In the off-season, Ramirez had someone to talk to, his brother, Omar, about went wrong last season.
Ramirez and Omar always seem to be together, in their home, or on the field. Soccer unites them.
"We're always talking about what we can do better," Ramirez said.
The two brothers are roommates and teammates. They also play the same positions, striker and midfield.
Omar is more of a goofball at practice. As the oldest, Ramirez has a little more sense of urgency.
This season is his final one with the Mustangs' varsity program. He is one of two captains, an honor bestowed on players who can lead a team.
One way to motivate a team is by being vocal, something Ramirez has never set out to do. It just happened last week, him giving a speech to teammates before the team's first league contest.
The Mustangs hadn't played much up to this point. Ramirez didn't know what he was going to say to the team. The words just came out.
The match that day was so important to Ramirez that he needed to express himself.
"I don't think they knew what Estancia really was," said Ramirez, referring to the Mustangs' opponent in the Battle for the Bell rivalry series. "Estancia always sees us as easy, 'All right.

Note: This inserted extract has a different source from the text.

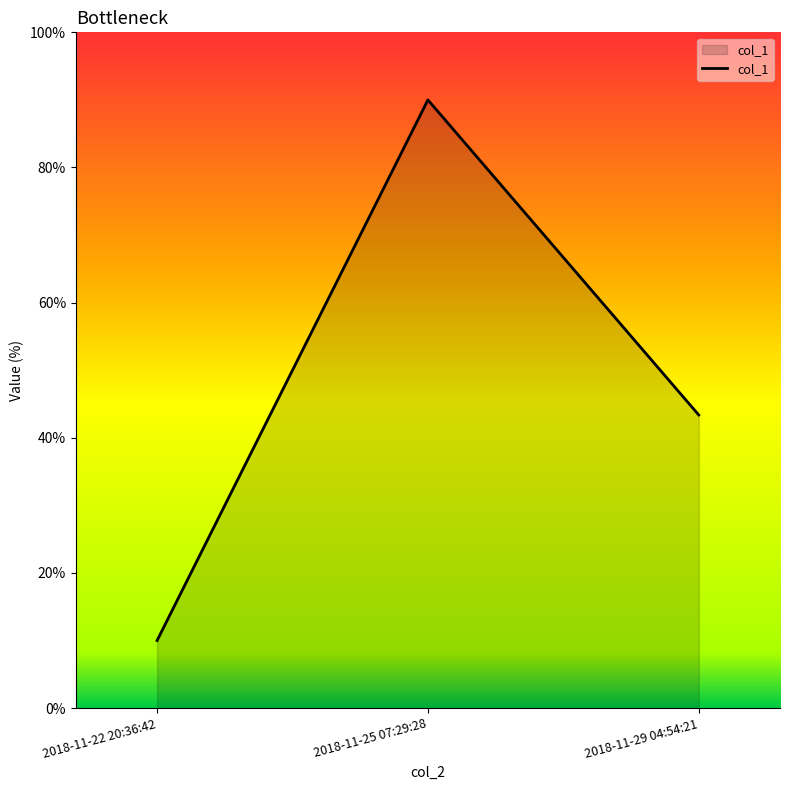

What is the minimum value shown in the chart?

10.0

We'll just play these guys and we'll win, and we'll win next time.' I felt like I needed to tell my players what this meant to us, [to] the youngest guys [on the team] and the first-timers on varsity. It was pretty motivating. I motivated myself."
It is one thing to speak up and another to back up those words. Ramirez delivered the message for the Mustangs and then won them over with his play right away.

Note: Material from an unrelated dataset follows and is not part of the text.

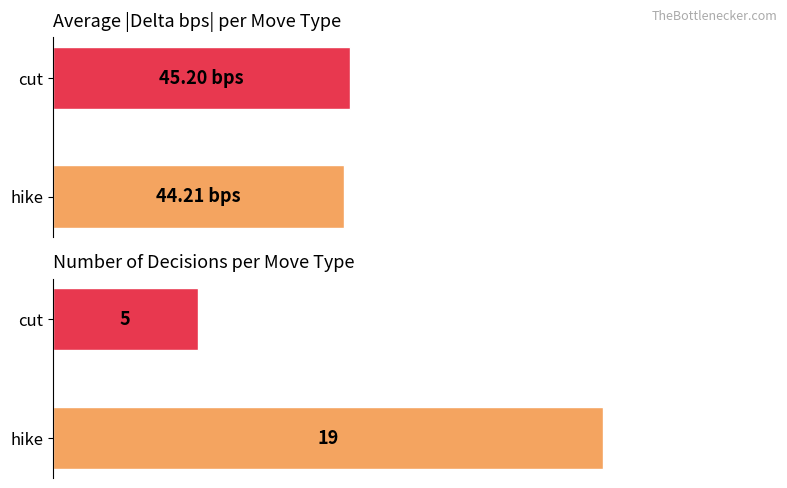

What is the greatest value displayed?

45.2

In the second minute, Ramirez found the back of the net. The goal was enough for the Mustangs to upset the Eagles, 1-0, and give them just their second win against their rivals in seven seasons.
"When we realized we could beat our rival, we said, 'This is our year!'" Ramirez said.

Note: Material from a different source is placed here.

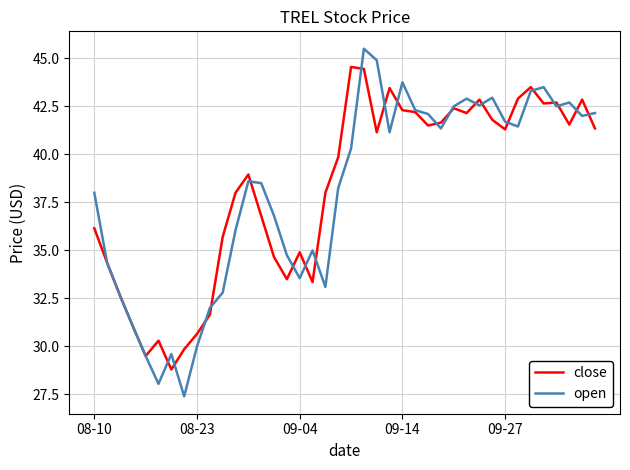

Rank the series by their maximum value, from highest to lowest.

open, close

It just might be the Mustangs' season. Two days after beating Estancia, Ramirez recorded another goal, helping the Mustangs tie Godinez, 2-2, in a league match.
On Wednesday, Ramirez led Costa Mesa to a tie against defending league champion Saddleback. He didn't record a goal, and neither did the Roadrunners, ranked No. 9 in the CIF Southern Section Division 5 poll, but it was still a good result for the Mustangs.
"In the 10-11 years of coaching at the youth level, I've only met a handful of kids that are as disciplined, as professional, as hard working as he is," Hernandez said of Ramirez, who plans to attend San Francisco State University and study kinesiology. "To me, he's one of the most impressive young men I have ever met."
Born: April 20, 1995
Hometown: Costa Mesa
Weight: 140 pounds
Sport: Boys' soccer
Coach: Amos Hernandez
Favorite food: Mexican enchiladas
Favorite athletic moment: "Scoring the only goal against [the Eagles in the Orange Coast League opener last week]."
Week in review: Ramirez scored a goal in the Mustangs' 1-0 win against Estancia in an Orange Coast League opener and he recorded another goal in a 2-2 tie against Godinez.